Tippet tilted all his wings to the left. "There. South. Lot fly south."
"That's the same direction the river's in. Can you bring water here in your landing craft?" Again it took him a few seconds to answer. Judy had assumed he was just thinking when that happened, but now she wondered if he was receiving a translation from some supercomputer in orbit. Or instructions from the queen. "No," he said. "Landing craft only come down. Not fly again." Allen said, "Oh. Then how do you get back up to your ship?"
"Not go back. Tppppt stay."
"You're setting up a colony here?"
"Not understand."
"A colony. That's when you live here, build houses, have children, and . . . never mind.

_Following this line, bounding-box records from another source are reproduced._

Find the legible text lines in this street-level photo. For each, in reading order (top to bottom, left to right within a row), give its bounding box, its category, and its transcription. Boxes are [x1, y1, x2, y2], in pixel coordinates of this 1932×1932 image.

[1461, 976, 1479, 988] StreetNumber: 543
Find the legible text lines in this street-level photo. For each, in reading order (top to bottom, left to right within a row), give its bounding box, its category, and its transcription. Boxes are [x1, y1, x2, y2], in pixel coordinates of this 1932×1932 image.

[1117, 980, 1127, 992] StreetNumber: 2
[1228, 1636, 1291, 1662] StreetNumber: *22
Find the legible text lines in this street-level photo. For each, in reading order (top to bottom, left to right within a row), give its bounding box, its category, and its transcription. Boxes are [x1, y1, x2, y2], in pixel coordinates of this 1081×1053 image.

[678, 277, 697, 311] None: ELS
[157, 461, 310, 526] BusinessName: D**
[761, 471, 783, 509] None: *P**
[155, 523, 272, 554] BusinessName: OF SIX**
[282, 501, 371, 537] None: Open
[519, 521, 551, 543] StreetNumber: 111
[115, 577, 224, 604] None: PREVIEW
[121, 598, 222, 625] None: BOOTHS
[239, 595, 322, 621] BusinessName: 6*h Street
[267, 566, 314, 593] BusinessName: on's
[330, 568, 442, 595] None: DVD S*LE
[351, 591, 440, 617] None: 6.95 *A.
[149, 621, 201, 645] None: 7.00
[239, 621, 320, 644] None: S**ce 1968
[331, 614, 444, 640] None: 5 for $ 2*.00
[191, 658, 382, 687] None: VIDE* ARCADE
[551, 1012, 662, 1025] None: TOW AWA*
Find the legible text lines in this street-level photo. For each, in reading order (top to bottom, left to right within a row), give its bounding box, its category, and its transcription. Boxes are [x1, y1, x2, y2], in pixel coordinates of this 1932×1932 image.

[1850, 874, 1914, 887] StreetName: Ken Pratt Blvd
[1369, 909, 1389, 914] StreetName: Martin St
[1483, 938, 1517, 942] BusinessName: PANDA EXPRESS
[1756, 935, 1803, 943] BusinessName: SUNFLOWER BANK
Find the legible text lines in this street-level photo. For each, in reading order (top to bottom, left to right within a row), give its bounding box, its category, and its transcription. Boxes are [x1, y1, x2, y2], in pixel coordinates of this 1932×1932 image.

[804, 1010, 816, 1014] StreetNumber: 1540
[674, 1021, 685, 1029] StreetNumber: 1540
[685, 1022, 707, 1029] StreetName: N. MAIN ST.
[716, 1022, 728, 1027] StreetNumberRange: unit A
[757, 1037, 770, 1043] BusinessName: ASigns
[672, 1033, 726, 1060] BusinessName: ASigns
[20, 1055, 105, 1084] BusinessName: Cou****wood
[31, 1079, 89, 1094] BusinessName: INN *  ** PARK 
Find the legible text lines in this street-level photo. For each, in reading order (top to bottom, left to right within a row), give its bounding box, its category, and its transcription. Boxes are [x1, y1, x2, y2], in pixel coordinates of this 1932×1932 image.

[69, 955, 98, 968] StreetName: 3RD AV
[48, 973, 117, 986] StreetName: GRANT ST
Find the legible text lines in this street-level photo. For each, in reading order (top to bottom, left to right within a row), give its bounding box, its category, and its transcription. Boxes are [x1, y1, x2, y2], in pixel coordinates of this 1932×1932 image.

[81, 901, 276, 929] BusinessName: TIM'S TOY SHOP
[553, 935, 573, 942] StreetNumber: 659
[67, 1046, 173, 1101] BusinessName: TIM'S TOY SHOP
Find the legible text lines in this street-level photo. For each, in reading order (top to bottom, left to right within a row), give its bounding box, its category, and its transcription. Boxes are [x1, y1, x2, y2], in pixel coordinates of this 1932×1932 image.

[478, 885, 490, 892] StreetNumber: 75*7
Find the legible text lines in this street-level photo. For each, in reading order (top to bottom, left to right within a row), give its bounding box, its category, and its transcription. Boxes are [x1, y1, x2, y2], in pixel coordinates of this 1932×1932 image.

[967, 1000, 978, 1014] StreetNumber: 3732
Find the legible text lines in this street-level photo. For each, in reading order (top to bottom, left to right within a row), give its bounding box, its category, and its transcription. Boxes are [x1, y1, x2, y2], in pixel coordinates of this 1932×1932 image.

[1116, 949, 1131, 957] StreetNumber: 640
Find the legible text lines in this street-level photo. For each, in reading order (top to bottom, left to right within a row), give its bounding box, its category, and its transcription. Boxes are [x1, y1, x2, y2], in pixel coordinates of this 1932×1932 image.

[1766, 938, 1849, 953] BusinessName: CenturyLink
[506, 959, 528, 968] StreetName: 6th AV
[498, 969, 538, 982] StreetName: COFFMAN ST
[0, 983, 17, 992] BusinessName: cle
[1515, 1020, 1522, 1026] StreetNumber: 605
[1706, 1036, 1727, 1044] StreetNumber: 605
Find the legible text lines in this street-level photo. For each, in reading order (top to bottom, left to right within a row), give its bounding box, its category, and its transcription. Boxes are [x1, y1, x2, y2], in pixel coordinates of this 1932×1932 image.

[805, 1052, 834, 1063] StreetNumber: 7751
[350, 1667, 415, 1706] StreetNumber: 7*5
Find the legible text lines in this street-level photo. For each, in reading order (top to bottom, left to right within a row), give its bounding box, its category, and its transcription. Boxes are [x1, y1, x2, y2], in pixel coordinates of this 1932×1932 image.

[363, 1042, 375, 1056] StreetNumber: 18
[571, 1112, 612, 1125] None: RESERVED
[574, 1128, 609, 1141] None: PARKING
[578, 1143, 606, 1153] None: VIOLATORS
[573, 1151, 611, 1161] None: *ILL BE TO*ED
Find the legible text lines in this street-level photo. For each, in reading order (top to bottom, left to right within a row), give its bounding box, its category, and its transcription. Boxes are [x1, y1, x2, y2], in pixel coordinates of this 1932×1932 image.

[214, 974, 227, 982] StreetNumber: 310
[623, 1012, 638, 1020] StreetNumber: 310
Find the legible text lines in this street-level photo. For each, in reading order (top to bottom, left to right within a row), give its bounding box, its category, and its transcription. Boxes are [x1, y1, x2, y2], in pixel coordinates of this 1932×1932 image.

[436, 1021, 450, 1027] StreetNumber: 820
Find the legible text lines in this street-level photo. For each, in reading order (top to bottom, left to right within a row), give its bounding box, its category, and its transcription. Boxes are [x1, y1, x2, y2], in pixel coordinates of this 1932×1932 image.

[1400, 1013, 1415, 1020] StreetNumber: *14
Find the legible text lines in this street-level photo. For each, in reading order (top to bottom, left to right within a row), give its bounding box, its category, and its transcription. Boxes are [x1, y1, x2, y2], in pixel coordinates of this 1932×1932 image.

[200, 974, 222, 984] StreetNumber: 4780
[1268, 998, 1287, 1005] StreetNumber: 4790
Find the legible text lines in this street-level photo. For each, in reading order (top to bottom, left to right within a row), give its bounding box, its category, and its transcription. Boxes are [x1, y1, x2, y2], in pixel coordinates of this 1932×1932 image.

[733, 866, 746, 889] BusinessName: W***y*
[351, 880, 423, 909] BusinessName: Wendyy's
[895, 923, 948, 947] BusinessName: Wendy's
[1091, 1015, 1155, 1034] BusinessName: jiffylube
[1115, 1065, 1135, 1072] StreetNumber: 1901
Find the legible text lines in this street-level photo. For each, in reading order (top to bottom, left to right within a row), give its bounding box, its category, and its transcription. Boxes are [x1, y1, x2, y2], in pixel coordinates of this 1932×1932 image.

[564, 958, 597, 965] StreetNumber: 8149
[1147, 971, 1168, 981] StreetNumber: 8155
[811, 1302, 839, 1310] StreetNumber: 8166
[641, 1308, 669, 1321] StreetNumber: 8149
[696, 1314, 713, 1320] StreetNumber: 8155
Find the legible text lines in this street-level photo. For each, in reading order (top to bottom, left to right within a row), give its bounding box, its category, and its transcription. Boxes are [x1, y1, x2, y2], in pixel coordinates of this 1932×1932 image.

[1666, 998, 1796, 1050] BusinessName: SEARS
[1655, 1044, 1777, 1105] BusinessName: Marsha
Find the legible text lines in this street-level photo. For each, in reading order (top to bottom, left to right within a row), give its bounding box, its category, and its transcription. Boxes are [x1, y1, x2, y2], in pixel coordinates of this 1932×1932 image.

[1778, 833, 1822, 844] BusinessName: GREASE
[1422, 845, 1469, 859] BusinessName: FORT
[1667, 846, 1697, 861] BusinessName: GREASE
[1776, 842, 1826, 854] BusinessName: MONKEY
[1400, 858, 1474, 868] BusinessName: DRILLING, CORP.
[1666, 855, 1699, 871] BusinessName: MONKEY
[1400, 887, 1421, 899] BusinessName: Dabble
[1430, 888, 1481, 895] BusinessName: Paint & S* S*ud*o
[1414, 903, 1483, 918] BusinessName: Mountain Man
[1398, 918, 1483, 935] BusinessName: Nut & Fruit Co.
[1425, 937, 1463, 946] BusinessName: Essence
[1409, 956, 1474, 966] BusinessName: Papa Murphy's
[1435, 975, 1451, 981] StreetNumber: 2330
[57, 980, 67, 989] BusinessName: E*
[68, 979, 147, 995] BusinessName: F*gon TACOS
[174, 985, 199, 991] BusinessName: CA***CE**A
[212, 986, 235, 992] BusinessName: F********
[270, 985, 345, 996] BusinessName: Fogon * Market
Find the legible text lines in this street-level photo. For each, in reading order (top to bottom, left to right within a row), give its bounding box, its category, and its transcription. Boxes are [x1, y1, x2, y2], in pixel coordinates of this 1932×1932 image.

We'll talk about that later."
"Not understand," Tippet said again. There was no change in his tone of voice, but something felt different than it had a minute ago. Maybe it was just the longer pause between responses, or maybe the change was in Judy's reaction to what he said. Learning just how technologically advanced he was had changed the picture for her considerably.
"Learn more words," Tippet said. "Show me new words."
"Right." The computers screen had timed out and gone blank; Allen reached around Tippet and tapped it on again. "Let's see if this thing's got a dictionary." Judy removed the spare hyperdrive from the five-gallon bucket, nestling its unprotected wad of circuitry into a hollow in her beanbag chair. She put a couple more apples and the cheese they hadn't eaten yesterday and a can of chicken noodle soup into her stuff sack, plus the spare walkie-talkie in case something happened to the first one. She stuck the portable camp stove and a cook p
ot in the sack, too, so they could boil the soup and any water they drank on the way home, and she put in all three remaining cans of beer in case they didn't make it to water. She was getting tired of carrying the pistol everywhere she went—it had to weigh a couple of pounds—but she remembered the tree running amok last night, so she tucked it in her waistband. Who knew what they might find today?
She put the stuff sack in the bucket, climbed out of the Getaway and pulled the hatches closed behind her, then the three interstellar explorers set off for the river. The forest was just as they had seen it yesterday: frond-topped trees standing well apart, with the occasional bush interspersed among them and fern-grass blanketing the ground. There was no motion while they walked through, no sense that anything was even aware of their presence. If she hadn't seen a tree in motion last night, Judy would have sworn nothing had moved here for years. The place had a timeless, static feel to it, like a movie set on a soundstage. Even the sky seemed painted on, with only a couple of tiny clouds drifting over the mountains to the west.
Judy navigated while Allen held the computer and scrolled the dictionary up the screen one definition at a time for Tippet, who stood on the spacebar and filmed it with his video camera, presumably relaying the image directly to the mothership overhead. Judy wondered if that was such a good idea—after all, words like "war" and "genocide" were in there along with all the others—but there didn't seem to be much choice. It was either turn him loose to learn at his own rate, or teach him a word at a time the way they'd been doing and watch their tongues around him forever after. She'd had enough experience trying to hide stuff from her parents to know how well that worked. At least Tippet wasn't reading an encyclopedia. Not yet. But at the rate he was plowing through the dictionary, he might very well graduate to an encyclopedia within the hour. Of course there was a difference between uploading the language and learning how to speak it, but in Tippet's case that wasn't as big a gulf as it would have been for Judy or Allen. He seemed to have a natural aptitude for language, or a translation program on line that could assemble the pieces of an alien tongue in seconds. He would pause in his filming every now and then and the walkie-talkie at Allen's waist would crackle to life with a question about verb tenses or parts of speech or grammar, and the questions grew more complex each time.